**Input for this task:**
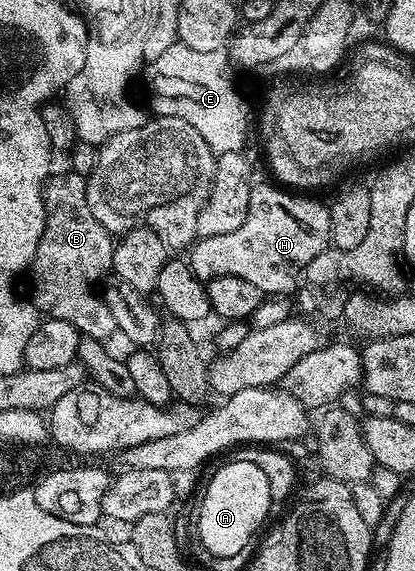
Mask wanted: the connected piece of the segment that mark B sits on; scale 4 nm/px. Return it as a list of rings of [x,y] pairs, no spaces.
[[[53,174],[44,184],[44,232],[40,238],[41,248],[31,265],[32,295],[37,312],[47,313],[51,318],[61,319],[76,327],[81,336],[89,335],[108,341],[117,334],[114,317],[99,294],[92,295],[92,274],[100,274],[112,266],[113,236],[90,213],[86,205],[85,176]]]

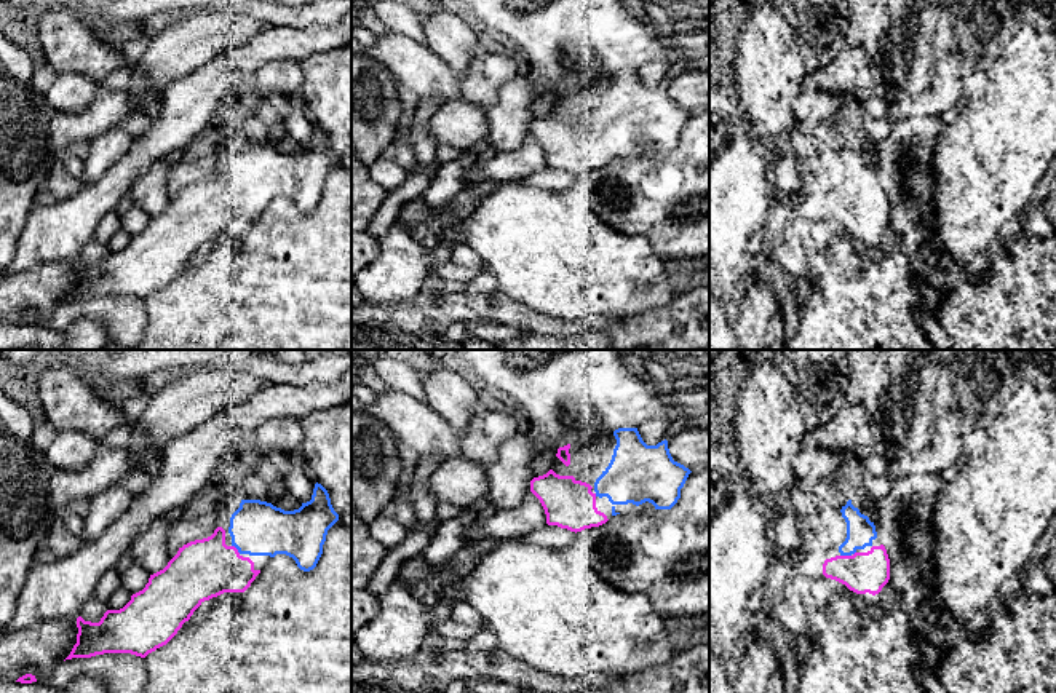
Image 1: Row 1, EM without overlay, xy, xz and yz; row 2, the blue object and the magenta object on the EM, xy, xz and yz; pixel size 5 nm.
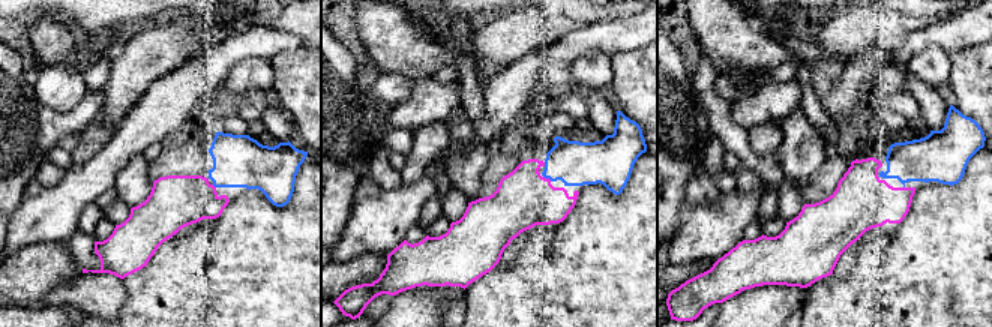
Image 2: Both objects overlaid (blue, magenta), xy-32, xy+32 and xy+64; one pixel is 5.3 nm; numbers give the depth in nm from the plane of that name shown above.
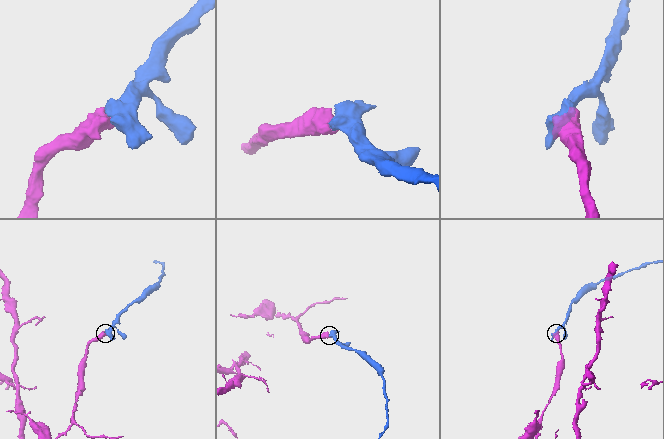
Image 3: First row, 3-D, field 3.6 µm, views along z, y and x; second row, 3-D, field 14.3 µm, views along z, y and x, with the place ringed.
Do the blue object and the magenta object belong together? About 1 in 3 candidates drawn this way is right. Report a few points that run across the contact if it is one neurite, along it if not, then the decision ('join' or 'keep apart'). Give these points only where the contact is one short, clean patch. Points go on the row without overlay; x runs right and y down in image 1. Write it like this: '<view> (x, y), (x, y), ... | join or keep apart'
join

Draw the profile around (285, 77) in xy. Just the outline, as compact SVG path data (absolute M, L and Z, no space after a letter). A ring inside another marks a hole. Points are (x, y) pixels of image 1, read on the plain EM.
M273 59L257 72L256 97L268 99L272 94L299 97L304 73L297 59Z

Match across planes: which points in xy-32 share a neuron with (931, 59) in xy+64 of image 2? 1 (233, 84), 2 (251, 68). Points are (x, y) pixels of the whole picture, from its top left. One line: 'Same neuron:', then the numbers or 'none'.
Same neuron: 1, 2

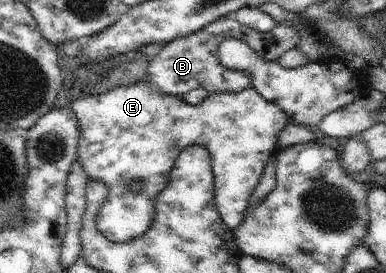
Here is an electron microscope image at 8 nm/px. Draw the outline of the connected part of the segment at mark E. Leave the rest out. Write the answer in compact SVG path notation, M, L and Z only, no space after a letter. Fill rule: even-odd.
M147 82L117 86L106 92L95 93L82 100L75 100L70 108L80 125L78 157L90 180L104 181L110 194L98 211L98 230L114 242L126 242L145 233L153 221L154 199L169 183L170 175L179 154L187 147L197 144L207 148L212 159L215 201L221 219L234 230L243 223L251 194L261 181L265 166L276 147L276 141L289 117L273 102L268 102L253 86L241 93L213 94L199 105L191 105L184 98L167 95ZM140 180L140 190L130 190L130 184Z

**Work required:**
A faithful copy of the data is required: each word kept, each picture omitted.

**Solution for this task:**
Mask wanted: the connected piece of the segment that mark B sits on; scale 4 nm/px. Return it as a list of rings of [x,y] pairs, no spaces.
[[[53,174],[44,184],[44,232],[40,238],[41,248],[31,265],[32,295],[37,312],[47,313],[51,318],[61,319],[76,327],[81,336],[89,335],[108,341],[117,334],[114,317],[99,294],[92,295],[92,274],[100,274],[112,266],[113,236],[90,213],[86,205],[85,176]]]

Image 1: Row 1, EM without overlay, xy, xz and yz; row 2, the blue object and the magenta object on the EM, xy, xz and yz; pixel size 5 nm.
Image 2: Both objects overlaid (blue, magenta), xy-32, xy+32 and xy+64; one pixel is 5.3 nm; numbers give the depth in nm from the plane of that name shown above.
Image 3: First row, 3-D, field 3.6 µm, views along z, y and x; second row, 3-D, field 14.3 µm, views along z, y and x, with the place ringed.
Do the blue object and the magenta object belong together? About 1 in 3 candidates drawn this way is right. Report a few points that run across the contact if it is one neurite, along it if not, then the decision ('join' or 'keep apart'). Give these points only where the contact is one short, clean patch. Points go on the row without overlay; x runs right and y down in image 1. Write it like this: '<view> (x, y), (x, y), ... | join or keep apart'
join

Draw the profile around (285, 77) in xy. Just the outline, as compact SVG path data (absolute M, L and Z, no space after a letter). A ring inside another marks a hole. Points are (x, y) pixels of image 1, read on the plain EM.
M273 59L257 72L256 97L268 99L272 94L299 97L304 73L297 59Z

Match across planes: which points in xy-32 share a neuron with (931, 59) in xy+64 of image 2? 1 (233, 84), 2 (251, 68). Points are (x, y) pixels of the whole picture, from its top left. One line: 'Same neuron:', then the numbers or 'none'.
Same neuron: 1, 2

Here is an electron microscope image at 8 nm/px. Draw the outline of the connected part of the segment at mark E. Leave the rest out. Write the answer in compact SVG path notation, M, L and Z only, no space after a letter. Fill rule: even-odd.
M147 82L117 86L106 92L95 93L82 100L75 100L70 108L80 125L78 157L90 180L104 181L110 194L98 211L98 230L114 242L126 242L145 233L153 221L154 199L169 183L170 175L179 154L187 147L197 144L207 148L212 159L215 201L221 219L234 230L243 223L251 194L261 181L265 166L276 147L276 141L289 117L273 102L268 102L253 86L241 93L213 94L199 105L191 105L184 98L167 95ZM140 180L140 190L130 190L130 184Z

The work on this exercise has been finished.